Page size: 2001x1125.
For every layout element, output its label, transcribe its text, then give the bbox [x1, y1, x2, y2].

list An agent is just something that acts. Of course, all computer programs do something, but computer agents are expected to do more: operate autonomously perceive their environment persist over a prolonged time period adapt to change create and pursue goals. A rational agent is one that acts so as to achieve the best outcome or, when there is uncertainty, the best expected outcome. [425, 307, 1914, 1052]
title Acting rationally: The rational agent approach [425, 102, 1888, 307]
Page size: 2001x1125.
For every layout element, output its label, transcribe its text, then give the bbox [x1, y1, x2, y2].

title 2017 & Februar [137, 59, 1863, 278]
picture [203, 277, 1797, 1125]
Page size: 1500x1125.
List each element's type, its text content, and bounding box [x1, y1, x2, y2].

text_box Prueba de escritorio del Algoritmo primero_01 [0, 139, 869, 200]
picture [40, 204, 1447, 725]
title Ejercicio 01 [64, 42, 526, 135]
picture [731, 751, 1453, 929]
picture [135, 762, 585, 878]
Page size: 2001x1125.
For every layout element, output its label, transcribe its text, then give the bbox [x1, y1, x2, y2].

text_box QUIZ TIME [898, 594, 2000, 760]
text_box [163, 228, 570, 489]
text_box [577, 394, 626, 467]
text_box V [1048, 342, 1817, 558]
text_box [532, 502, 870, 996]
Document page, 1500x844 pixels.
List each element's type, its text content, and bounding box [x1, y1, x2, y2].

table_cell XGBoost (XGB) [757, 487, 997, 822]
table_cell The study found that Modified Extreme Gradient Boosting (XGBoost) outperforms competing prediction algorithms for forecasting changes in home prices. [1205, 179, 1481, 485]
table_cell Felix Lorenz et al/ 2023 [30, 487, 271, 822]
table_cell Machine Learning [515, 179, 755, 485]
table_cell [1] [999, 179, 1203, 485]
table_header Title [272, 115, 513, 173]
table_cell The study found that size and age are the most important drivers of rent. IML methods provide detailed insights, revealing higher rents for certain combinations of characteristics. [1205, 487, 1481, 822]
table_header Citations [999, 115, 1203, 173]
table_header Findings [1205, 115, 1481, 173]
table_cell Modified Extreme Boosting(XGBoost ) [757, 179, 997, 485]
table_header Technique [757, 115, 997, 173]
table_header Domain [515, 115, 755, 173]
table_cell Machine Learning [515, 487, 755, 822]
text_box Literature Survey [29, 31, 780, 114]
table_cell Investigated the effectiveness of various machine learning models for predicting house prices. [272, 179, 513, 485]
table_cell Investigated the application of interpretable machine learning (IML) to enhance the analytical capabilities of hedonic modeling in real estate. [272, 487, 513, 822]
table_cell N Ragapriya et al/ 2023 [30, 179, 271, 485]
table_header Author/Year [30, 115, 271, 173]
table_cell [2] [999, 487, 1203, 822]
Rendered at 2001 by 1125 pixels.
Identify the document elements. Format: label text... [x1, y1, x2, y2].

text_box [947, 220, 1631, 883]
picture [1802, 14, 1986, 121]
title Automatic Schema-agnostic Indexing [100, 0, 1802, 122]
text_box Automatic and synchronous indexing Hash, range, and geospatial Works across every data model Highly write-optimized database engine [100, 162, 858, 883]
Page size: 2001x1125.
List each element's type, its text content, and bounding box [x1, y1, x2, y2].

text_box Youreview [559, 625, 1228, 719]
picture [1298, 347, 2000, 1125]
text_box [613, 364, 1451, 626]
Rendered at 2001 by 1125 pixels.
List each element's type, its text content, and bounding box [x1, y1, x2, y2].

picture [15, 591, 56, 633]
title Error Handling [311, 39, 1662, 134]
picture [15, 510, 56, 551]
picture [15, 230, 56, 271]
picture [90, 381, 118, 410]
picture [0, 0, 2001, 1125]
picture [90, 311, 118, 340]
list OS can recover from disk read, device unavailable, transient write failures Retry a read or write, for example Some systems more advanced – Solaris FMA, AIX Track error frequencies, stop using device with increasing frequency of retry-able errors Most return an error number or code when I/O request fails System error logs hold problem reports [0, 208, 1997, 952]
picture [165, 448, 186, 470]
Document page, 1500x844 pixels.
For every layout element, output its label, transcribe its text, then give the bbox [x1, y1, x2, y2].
********************
Work to be completed: Repeat every entry exactly, leaving nothing out.

Task solution:
Page size: 2001x1125.
For every layout element, output its label, transcribe its text, then give the bbox [x1, y1, x2, y2].

list An agent is just something that acts. Of course, all computer programs do something, but computer agents are expected to do more: operate autonomously perceive their environment persist over a prolonged time period adapt to change create and pursue goals. A rational agent is one that acts so as to achieve the best outcome or, when there is uncertainty, the best expected outcome. [425, 307, 1914, 1052]
title Acting rationally: The rational agent approach [425, 102, 1888, 307]
Page size: 2001x1125.
For every layout element, output its label, transcribe its text, then give the bbox [x1, y1, x2, y2].

title 2017 & Februar [137, 59, 1863, 278]
picture [203, 277, 1797, 1125]
Page size: 1500x1125.
List each element's type, its text content, and bounding box [x1, y1, x2, y2].

text_box Prueba de escritorio del Algoritmo primero_01 [0, 139, 869, 200]
picture [40, 204, 1447, 725]
title Ejercicio 01 [64, 42, 526, 135]
picture [731, 751, 1453, 929]
picture [135, 762, 585, 878]
Page size: 2001x1125.
For every layout element, output its label, transcribe its text, then give the bbox [x1, y1, x2, y2].

text_box QUIZ TIME [898, 594, 2000, 760]
text_box [163, 228, 570, 489]
text_box [577, 394, 626, 467]
text_box V [1048, 342, 1817, 558]
text_box [532, 502, 870, 996]
Document page, 1500x844 pixels.
List each element's type, its text content, and bounding box [x1, y1, x2, y2].

table_cell XGBoost (XGB) [757, 487, 997, 822]
table_cell The study found that Modified Extreme Gradient Boosting (XGBoost) outperforms competing prediction algorithms for forecasting changes in home prices. [1205, 179, 1481, 485]
table_cell Felix Lorenz et al/ 2023 [30, 487, 271, 822]
table_cell Machine Learning [515, 179, 755, 485]
table_cell [1] [999, 179, 1203, 485]
table_header Title [272, 115, 513, 173]
table_cell The study found that size and age are the most important drivers of rent. IML methods provide detailed insights, revealing higher rents for certain combinations of characteristics. [1205, 487, 1481, 822]
table_header Citations [999, 115, 1203, 173]
table_header Findings [1205, 115, 1481, 173]
table_cell Modified Extreme Boosting(XGBoost ) [757, 179, 997, 485]
table_header Technique [757, 115, 997, 173]
table_header Domain [515, 115, 755, 173]
table_cell Machine Learning [515, 487, 755, 822]
text_box Literature Survey [29, 31, 780, 114]
table_cell Investigated the effectiveness of various machine learning models for predicting house prices. [272, 179, 513, 485]
table_cell Investigated the application of interpretable machine learning (IML) to enhance the analytical capabilities of hedonic modeling in real estate. [272, 487, 513, 822]
table_cell N Ragapriya et al/ 2023 [30, 179, 271, 485]
table_header Author/Year [30, 115, 271, 173]
table_cell [2] [999, 487, 1203, 822]
Rendered at 2001 by 1125 pixels.
Identify the document elements. Format: label text... [x1, y1, x2, y2].

text_box [947, 220, 1631, 883]
picture [1802, 14, 1986, 121]
title Automatic Schema-agnostic Indexing [100, 0, 1802, 122]
text_box Automatic and synchronous indexing Hash, range, and geospatial Works across every data model Highly write-optimized database engine [100, 162, 858, 883]
Page size: 2001x1125.
List each element's type, its text content, and bounding box [x1, y1, x2, y2].

text_box Youreview [559, 625, 1228, 719]
picture [1298, 347, 2000, 1125]
text_box [613, 364, 1451, 626]
Rendered at 2001 by 1125 pixels.
List each element's type, its text content, and bounding box [x1, y1, x2, y2].

picture [15, 591, 56, 633]
title Error Handling [311, 39, 1662, 134]
picture [15, 510, 56, 551]
picture [15, 230, 56, 271]
picture [90, 381, 118, 410]
picture [0, 0, 2001, 1125]
picture [90, 311, 118, 340]
list OS can recover from disk read, device unavailable, transient write failures Retry a read or write, for example Some systems more advanced – Solaris FMA, AIX Track error frequencies, stop using device with increasing frequency of retry-able errors Most return an error number or code when I/O request fails System error logs hold problem reports [0, 208, 1997, 952]
picture [165, 448, 186, 470]
Document page, 1500x844 pixels.
For every layout element, output its label, transcribe its text, then give the bbox [x1, y1, x2, y2].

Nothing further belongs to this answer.